TASK PROMPT
What you write must match the records exactly, except for the images, which are left out.

(Extracted data entries)
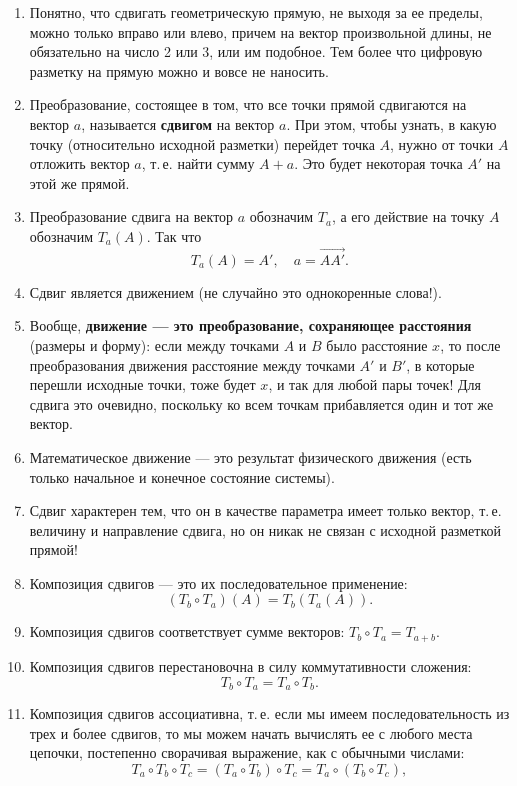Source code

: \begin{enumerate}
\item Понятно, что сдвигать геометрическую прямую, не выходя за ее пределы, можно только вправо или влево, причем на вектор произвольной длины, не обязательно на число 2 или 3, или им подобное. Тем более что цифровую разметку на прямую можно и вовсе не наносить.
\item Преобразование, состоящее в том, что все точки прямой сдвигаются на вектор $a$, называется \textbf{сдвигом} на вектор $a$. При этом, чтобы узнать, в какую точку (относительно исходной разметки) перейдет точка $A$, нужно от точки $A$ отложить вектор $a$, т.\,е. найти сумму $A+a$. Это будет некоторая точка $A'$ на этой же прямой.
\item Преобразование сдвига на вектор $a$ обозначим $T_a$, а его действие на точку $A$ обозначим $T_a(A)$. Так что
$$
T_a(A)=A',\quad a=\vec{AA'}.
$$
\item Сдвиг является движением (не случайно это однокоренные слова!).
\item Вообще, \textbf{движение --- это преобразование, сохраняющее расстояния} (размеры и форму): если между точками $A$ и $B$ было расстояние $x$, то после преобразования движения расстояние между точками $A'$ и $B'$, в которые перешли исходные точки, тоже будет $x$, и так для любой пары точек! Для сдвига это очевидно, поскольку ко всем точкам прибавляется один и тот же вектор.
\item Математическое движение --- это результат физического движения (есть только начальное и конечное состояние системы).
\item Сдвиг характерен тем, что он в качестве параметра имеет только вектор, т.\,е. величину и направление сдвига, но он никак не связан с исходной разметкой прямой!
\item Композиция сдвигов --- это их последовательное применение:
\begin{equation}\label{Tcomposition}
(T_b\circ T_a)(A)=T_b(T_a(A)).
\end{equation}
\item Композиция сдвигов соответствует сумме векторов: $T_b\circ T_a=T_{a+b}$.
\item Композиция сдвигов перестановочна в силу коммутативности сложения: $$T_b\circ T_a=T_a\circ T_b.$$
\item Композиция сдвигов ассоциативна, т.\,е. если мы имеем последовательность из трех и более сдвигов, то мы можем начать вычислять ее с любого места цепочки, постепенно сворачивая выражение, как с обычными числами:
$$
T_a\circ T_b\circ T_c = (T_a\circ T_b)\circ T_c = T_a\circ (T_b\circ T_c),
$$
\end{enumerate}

FINISHED EXERCISE
Source code

: \begin{enumerate}
\item Понятно, что сдвигать геометрическую прямую, не выходя за ее пределы, можно только вправо или влево, причем на вектор произвольной длины, не обязательно на число 2 или 3, или им подобное. Тем более что цифровую разметку на прямую можно и вовсе не наносить.
\item Преобразование, состоящее в том, что все точки прямой сдвигаются на вектор $a$, называется \textbf{сдвигом} на вектор $a$. При этом, чтобы узнать, в какую точку (относительно исходной разметки) перейдет точка $A$, нужно от точки $A$ отложить вектор $a$, т.\,е. найти сумму $A+a$. Это будет некоторая точка $A'$ на этой же прямой.
\item Преобразование сдвига на вектор $a$ обозначим $T_a$, а его действие на точку $A$ обозначим $T_a(A)$. Так что
$$
T_a(A)=A',\quad a=\vec{AA'}.
$$
\item Сдвиг является движением (не случайно это однокоренные слова!).
\item Вообще, \textbf{движение --- это преобразование, сохраняющее расстояния} (размеры и форму): если между точками $A$ и $B$ было расстояние $x$, то после преобразования движения расстояние между точками $A'$ и $B'$, в которые перешли исходные точки, тоже будет $x$, и так для любой пары точек! Для сдвига это очевидно, поскольку ко всем точкам прибавляется один и тот же вектор.
\item Математическое движение --- это результат физического движения (есть только начальное и конечное состояние системы).
\item Сдвиг характерен тем, что он в качестве параметра имеет только вектор, т.\,е. величину и направление сдвига, но он никак не связан с исходной разметкой прямой!
\item Композиция сдвигов --- это их последовательное применение:
\begin{equation}\label{Tcomposition}
(T_b\circ T_a)(A)=T_b(T_a(A)).
\end{equation}
\item Композиция сдвигов соответствует сумме векторов: $T_b\circ T_a=T_{a+b}$.
\item Композиция сдвигов перестановочна в силу коммутативности сложения: $$T_b\circ T_a=T_a\circ T_b.$$
\item Композиция сдвигов ассоциативна, т.\,е. если мы имеем последовательность из трех и более сдвигов, то мы можем начать вычислять ее с любого места цепочки, постепенно сворачивая выражение, как с обычными числами:
$$
T_a\circ T_b\circ T_c = (T_a\circ T_b)\circ T_c = T_a\circ (T_b\circ T_c),
$$
\end{enumerate}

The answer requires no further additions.